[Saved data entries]
----------------

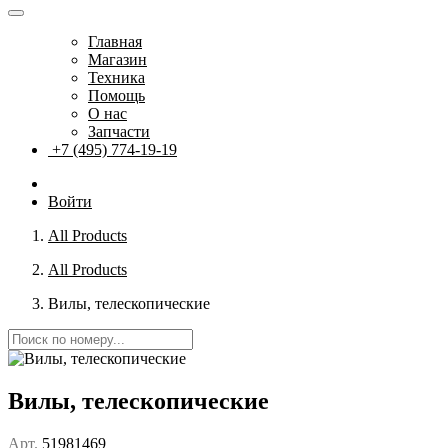
Главная
Магазин
Техника
Помощь
О нас
Запчасти
+7 (495) 774-19-19
Войти
All Products
All Products
Вилы, телескопические
Вилы, телескопические
Арт.
51981469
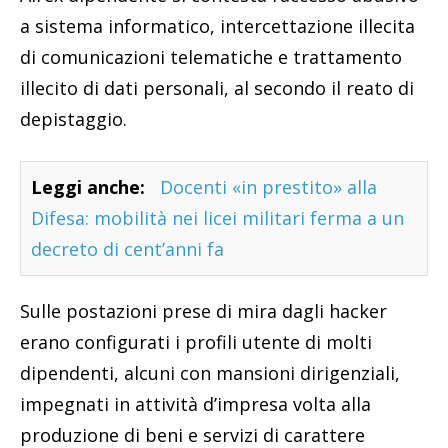
a sistema informatico, intercettazione illecita
di comunicazioni telematiche e trattamento
illecito di dati personali, al secondo il reato di
depistaggio.
Leggi anche:
Docenti «in prestito» alla
Difesa: mobilità nei licei militari ferma a un
decreto di cent’anni fa
Sulle postazioni prese di mira dagli hacker
erano configurati i profili utente di molti
dipendenti, alcuni con mansioni dirigenziali,
impegnati in attività d’impresa volta alla
produzione di beni e servizi di carattere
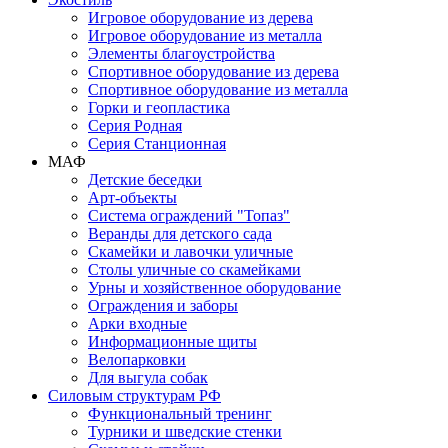
Игровое оборудование из дерева
Игровое оборудование из металла
Элементы благоустройства
Спортивное оборудование из дерева
Спортивное оборудование из металла
Горки и геопластика
Серия Родная
Серия Станционная
МАФ
Детские беседки
Арт-объекты
Система ограждений "Топаз"
Веранды для детского сада
Скамейки и лавочки уличные
Столы уличные со скамейками
Урны и хозяйственное оборудование
Ограждения и заборы
Арки входные
Информационные щиты
Велопарковки
Для выгула собак
Силовым структурам РФ
Функциональный тренинг
Турники и шведские стенки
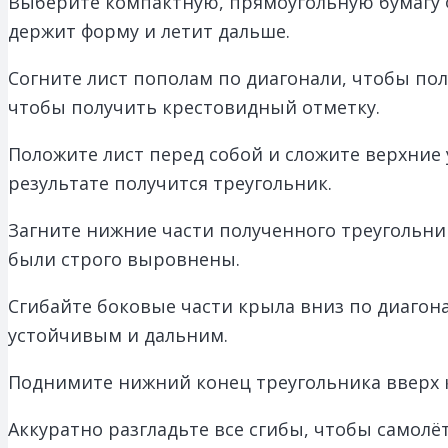
Выберите компактную, прямоугольную бумагу фо
держит форму и летит дальше.
Согните лист пополам по диагонали, чтобы пол
чтобы получить крестовидный отметку.
Положите лист перед собой и сложите верхние
результате получится треугольник.
Загните нижние части полученного треугольник
были строго выровнены.
Сгибайте боковые части крыла вниз по диагон
устойчивым и дальним.
Поднимите нижний конец треугольника вверх к
Аккуратно разгладьте все сгибы, чтобы самолё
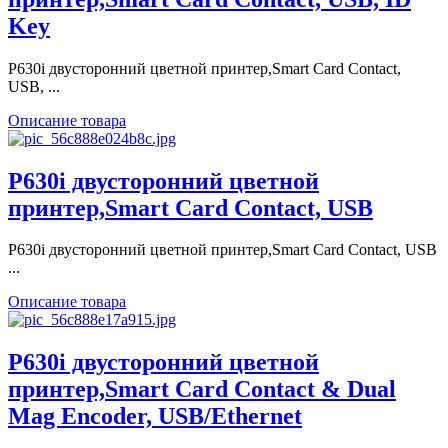
Key
P630i двусторонний цветной принтер,Smart Card Contact,
USB, ...
Описание товара
P630i двусторонний цветной
принтер,Smart Card Contact, USB
P630i двусторонний цветной принтер,Smart Card Contact, USB
...
Описание товара
P630i двусторонний цветной
принтер,Smart Card Contact & Dual
Mag Encoder, USB/Ethernet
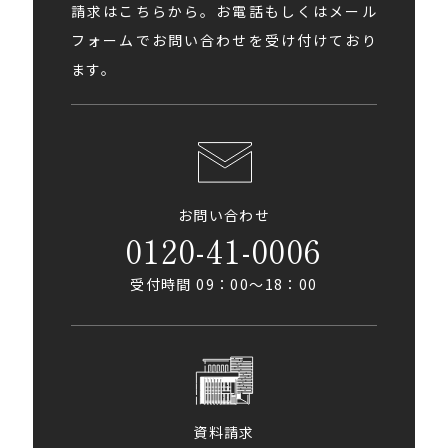
請求はこちらから。お電話もしくはメール
フォームでお問い合わせを受け付けており
ます。
お問い合わせ
0120-41-0006
受付時間 09：00〜18：00
資料請求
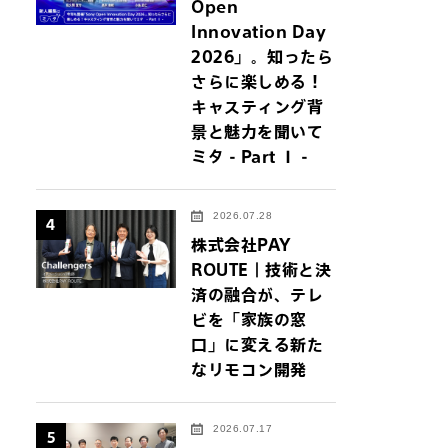
Open
Innovation Day
2026」。知ったら
さらに楽しめる！
キャスティング背
景と魅力を聞いて
ミタ - Part Ⅰ -
2026.07.28
4
株式会社PAY
ROUTE｜技術と決
済の融合が、テレ
ビを「家族の窓
口」に変える新た
なリモコン開発
2026.07.17
5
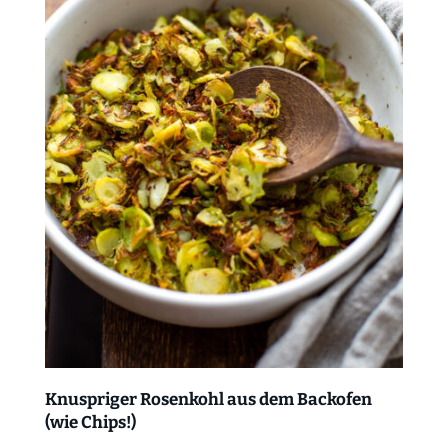
Knuspriger Rosenkohl aus dem Backofen
(wie Chips!)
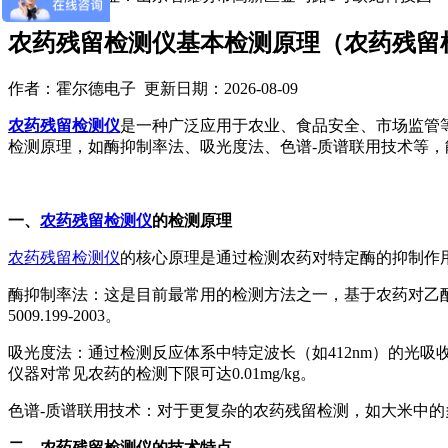
农药残留检测仪基本检测原理（农药残留
作者：霍尔德电子 更新日期：2026-08-09
农药残留检测仪
是一种广泛应用于农业、食品安全、市场监管
检测原理，如酶抑制率法、吸光度法、色谱-质谱联用技术等
一、
农药残留检测仪
的检测原理
农药残留检测仪
的核心原理是通过检测农药对特定酶的抑制作
酶抑制率法：这是目前最常用的检测方法之一，基于农药对乙酰
5009.199-2003。
吸光度法：通过检测反应体系中特定波长（如412nm）的光
仪器对常见农药的检测下限可达0.01mg/kg。
色谱-质谱联用技术：对于更复杂的农药残留检测，如大米中的多
二、农药残留检测仪的技术特点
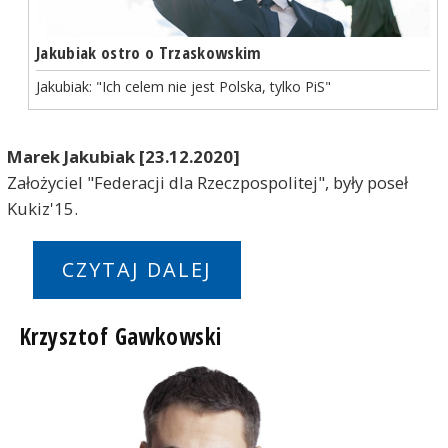
Jakubiak ostro o Trzaskowskim
Jakubiak: "Ich celem nie jest Polska, tylko PiS"
Marek Jakubiak [23.12.2020]
Założyciel "Federacji dla Rzeczpospolitej", były poseł
Kukiz'15.
CZYTAJ DALEJ
Krzysztof Gawkowski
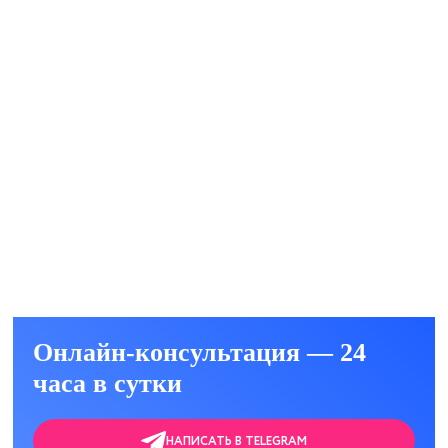
ние от алкоголизма
уб.
ать
ация от алкоголя
ать
Онлайн-консультация — 24
часа в сутки
НАПИСАТЬ В TELEGRAM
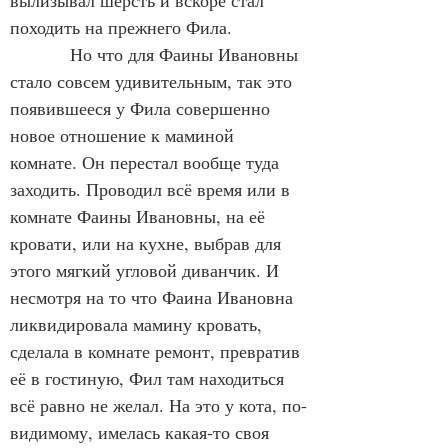
вылизывал шерсть и вскоре стал 
походить на прежнего Фила.
            Но что для Фаины Ивановны 
стало совсем удивительным, так это 
появившееся у Фила совершенно 
новое отношение к маминой 
комнате. Он перестал вообще туда 
заходить. Проводил всё время или в 
комнате Фаины Ивановны, на её 
кровати, или на кухне, выбрав для 
этого мягкий угловой диванчик. И 
несмотря на то что Фаина Ивановна 
ликвидировала мамину кровать, 
сделала в комнате ремонт, превратив 
её в гостиную, Фил там находиться 
всё равно не желал. На это у кота, по-
видимому, имелась какая-то своя 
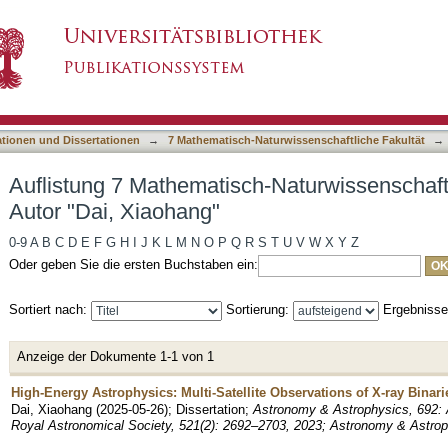
-Naturwissenschaftliche Fakultät nach Autor "
asiert)
ationen und Dissertationen
→
7 Mathematisch-Naturwissenschaftliche Fakultät
→
Auflistung 7 Mathematisch-Naturwissenschaft
Autor "Dai, Xiaohang"
0-9
A
B
C
D
E
F
G
H
I
J
K
L
M
N
O
P
Q
R
S
T
U
V
W
X
Y
Z
Oder geben Sie die ersten Buchstaben ein:
Sortiert nach:
Sortierung:
Ergebniss
Anzeige der Dokumente 1-1 von 1
High-Energy Astrophysics: Multi-Satellite Observations of X-ray Binari
Dai, Xiaohang
(
2025-05-26
)
;
Dissertation
;
Astronomy & Astrophysics, 692: 
Royal Astronomical Society, 521(2): 2692–2703, 2023; Astronomy & Astrop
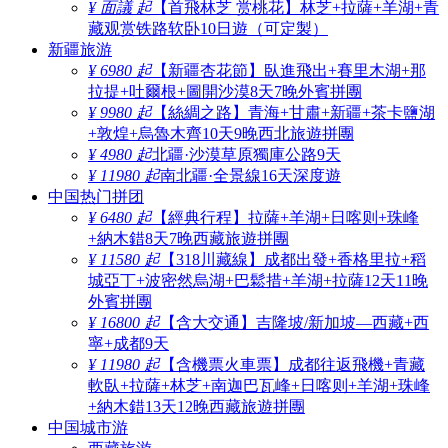
¥ 面議 起
【首飛林芝 赏桃花】林芝+拉薩+羊湖+青
藏观赏铁路软卧10日遊（可定製）
新疆旅游
¥ 6980 起
【新疆杏花節】臥進飛出+賽里木湖+那
拉提+吐爾根+圖開沙漠8天7晚外賓拼團
¥ 9980 起
【絲綢之路】青海+甘肅+新疆+茶卡鹽湖
+敦煌+烏魯木齊10天9晚西北旅遊拼團
¥ 4980 起
北疆·沙漠草原獨庫公路9天
¥ 11980 起
南北疆·全景線16天深度遊
中国热门拼团
¥ 6480 起
【經典行程】拉薩+羊湖+日喀则+珠峰
+納木錯8天7晚西藏旅遊拼團
¥ 11580 起
【318川藏線】成都出發+香格里拉+稻
城亞丁+波密然烏湖+巴鬆措+羊湖+拉薩12天11晚
外賓拼團
¥ 16800 起
【含大交通】吉隆坡/新加坡—西藏+西
寧+成都9天
¥ 11980 起
【含機票火車票】成都往返飛機+青藏
軟臥+拉薩+林芝+南迦巴瓦峰+日喀则+羊湖+珠峰
+納木錯13天12晚西藏旅遊拼團
中国城市游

----------------

REQUIRED WORK | Repeat each line of the records exactly, dropping the pictures.

WRITTEN SOLUTION |
Главная
Магазин
Техника
Помощь
О нас
Запчасти
+7 (495) 774-19-19
Войти
All Products
All Products
Вилы, телескопические
Вилы, телескопические
Арт.
51981469
a sistema informatico, intercettazione illecita
di comunicazioni telematiche e trattamento
illecito di dati personali, al secondo il reato di
depistaggio.
Leggi anche:
Docenti «in prestito» alla
Difesa: mobilità nei licei militari ferma a un
decreto di cent’anni fa
Sulle postazioni prese di mira dagli hacker
erano configurati i profili utente di molti
dipendenti, alcuni con mansioni dirigenziali,
impegnati in attività d’impresa volta alla
produzione di beni e servizi di carattere
Игровое оборудование из дерева
Игровое оборудование из металла
Элементы благоустройства
Спортивное оборудование из дерева
Спортивное оборудование из металла
Горки и геопластика
Серия Родная
Серия Станционная
МАФ
Детские беседки
Арт-объекты
Система ограждений "Топаз"
Веранды для детского сада
Скамейки и лавочки уличные
Столы уличные со скамейками
Урны и хозяйственное оборудование
Ограждения и заборы
Арки входные
Информационные щиты
Велопарковки
Для выгула собак
Силовым структурам РФ
Функциональный тренинг
Турники и шведские стенки
Выберите компактную, прямоугольную бумагу фо
держит форму и летит дальше.
Согните лист пополам по диагонали, чтобы пол
чтобы получить крестовидный отметку.
Положите лист перед собой и сложите верхние
результате получится треугольник.
Загните нижние части полученного треугольник
были строго выровнены.
Сгибайте боковые части крыла вниз по диагон
устойчивым и дальним.
Поднимите нижний конец треугольника вверх к
Аккуратно разгладьте все сгибы, чтобы самолё
Key
P630i двусторонний цветной принтер,Smart Card Contact,
USB, ...
Описание товара
P630i двусторонний цветной
принтер,Smart Card Contact, USB
P630i двусторонний цветной принтер,Smart Card Contact, USB
...
Описание товара
P630i двусторонний цветной
принтер,Smart Card Contact & Dual
Mag Encoder, USB/Ethernet
請求はこちらから。お電話もしくはメール
フォームでお問い合わせを受け付けており
ます。
お問い合わせ
0120-41-0006
受付時間 09：00〜18：00
資料請求
Open
Innovation Day
2026」。知ったら
さらに楽しめる！
キャスティング背
景と魅力を聞いて
ミタ - Part Ⅰ -
2026.07.28
4
株式会社PAY
ROUTE｜技術と決
済の融合が、テレ
ビを「家族の窓
口」に変える新た
なリモコン開発
2026.07.17
5
Knuspriger Rosenkohl aus dem Backofen
(wie Chips!)
农药残留检测仪基本检测原理（农药残留
作者：霍尔德电子 更新日期：2026-08-09
农药残留检测仪
是一种广泛应用于农业、食品安全、市场监管
检测原理，如酶抑制率法、吸光度法、色谱-质谱联用技术等
一、
农药残留检测仪
的检测原理
农药残留检测仪
的核心原理是通过检测农药对特定酶的抑制作
酶抑制率法：这是目前最常用的检测方法之一，基于农药对乙酰
5009.199-2003。
吸光度法：通过检测反应体系中特定波长（如412nm）的光
仪器对常见农药的检测下限可达0.01mg/kg。
色谱-质谱联用技术：对于更复杂的农药残留检测，如大米中的多
二、农药残留检测仪的技术特点
Jakubiak ostro o Trzaskowskim
Jakubiak: "Ich celem nie jest Polska, tylko PiS"
Marek Jakubiak [23.12.2020]
Założyciel "Federacji dla Rzeczpospolitej", były poseł
Kukiz'15.
CZYTAJ DALEJ
Krzysztof Gawkowski
ние от алкоголизма
уб.
ать
ация от алкоголя
ать
Онлайн-консультация — 24
часа в сутки
НАПИСАТЬ В TELEGRAM
вылизывал шерсть и вскоре стал 
походить на прежнего Фила.
            Но что для Фаины Ивановны 
стало совсем удивительным, так это 
появившееся у Фила совершенно 
новое отношение к маминой 
комнате. Он перестал вообще туда 
заходить. Проводил всё время или в 
комнате Фаины Ивановны, на её 
кровати, или на кухне, выбрав для 
этого мягкий угловой диванчик. И 
несмотря на то что Фаина Ивановна 
ликвидировала мамину кровать, 
сделала в комнате ремонт, превратив 
её в гостиную, Фил там находиться 
всё равно не желал. На это у кота, по-
видимому, имелась какая-то своя 
-Naturwissenschaftliche Fakultät nach Autor "
asiert)
ationen und Dissertationen
→
7 Mathematisch-Naturwissenschaftliche Fakultät
→
Auflistung 7 Mathematisch-Naturwissenschaft
Autor "Dai, Xiaohang"
0-9
A
B
C
D
E
F
G
H
I
J
K
L
M
N
O
P
Q
R
S
T
U
V
W
X
Y
Z
Oder geben Sie die ersten Buchstaben ein:
Sortiert nach:
Sortierung:
Ergebniss
Anzeige der Dokumente 1-1 von 1
High-Energy Astrophysics: Multi-Satellite Observations of X-ray Binari
Dai, Xiaohang
(
2025-05-26
)
;
Dissertation
;
Astronomy & Astrophysics, 692: 
Royal Astronomical Society, 521(2): 2692–2703, 2023; Astronomy & Astrop
¥ 面議 起
【首飛林芝 赏桃花】林芝+拉薩+羊湖+青
藏观赏铁路软卧10日遊（可定製）
新疆旅游
¥ 6980 起
【新疆杏花節】臥進飛出+賽里木湖+那
拉提+吐爾根+圖開沙漠8天7晚外賓拼團
¥ 9980 起
【絲綢之路】青海+甘肅+新疆+茶卡鹽湖
+敦煌+烏魯木齊10天9晚西北旅遊拼團
¥ 4980 起
北疆·沙漠草原獨庫公路9天
¥ 11980 起
南北疆·全景線16天深度遊
中国热门拼团
¥ 6480 起
【經典行程】拉薩+羊湖+日喀则+珠峰
+納木錯8天7晚西藏旅遊拼團
¥ 11580 起
【318川藏線】成都出發+香格里拉+稻
城亞丁+波密然烏湖+巴鬆措+羊湖+拉薩12天11晚
外賓拼團
¥ 16800 起
【含大交通】吉隆坡/新加坡—西藏+西
寧+成都9天
¥ 11980 起
【含機票火車票】成都往返飛機+青藏
軟臥+拉薩+林芝+南迦巴瓦峰+日喀则+羊湖+珠峰
+納木錯13天12晚西藏旅遊拼團
中国城市游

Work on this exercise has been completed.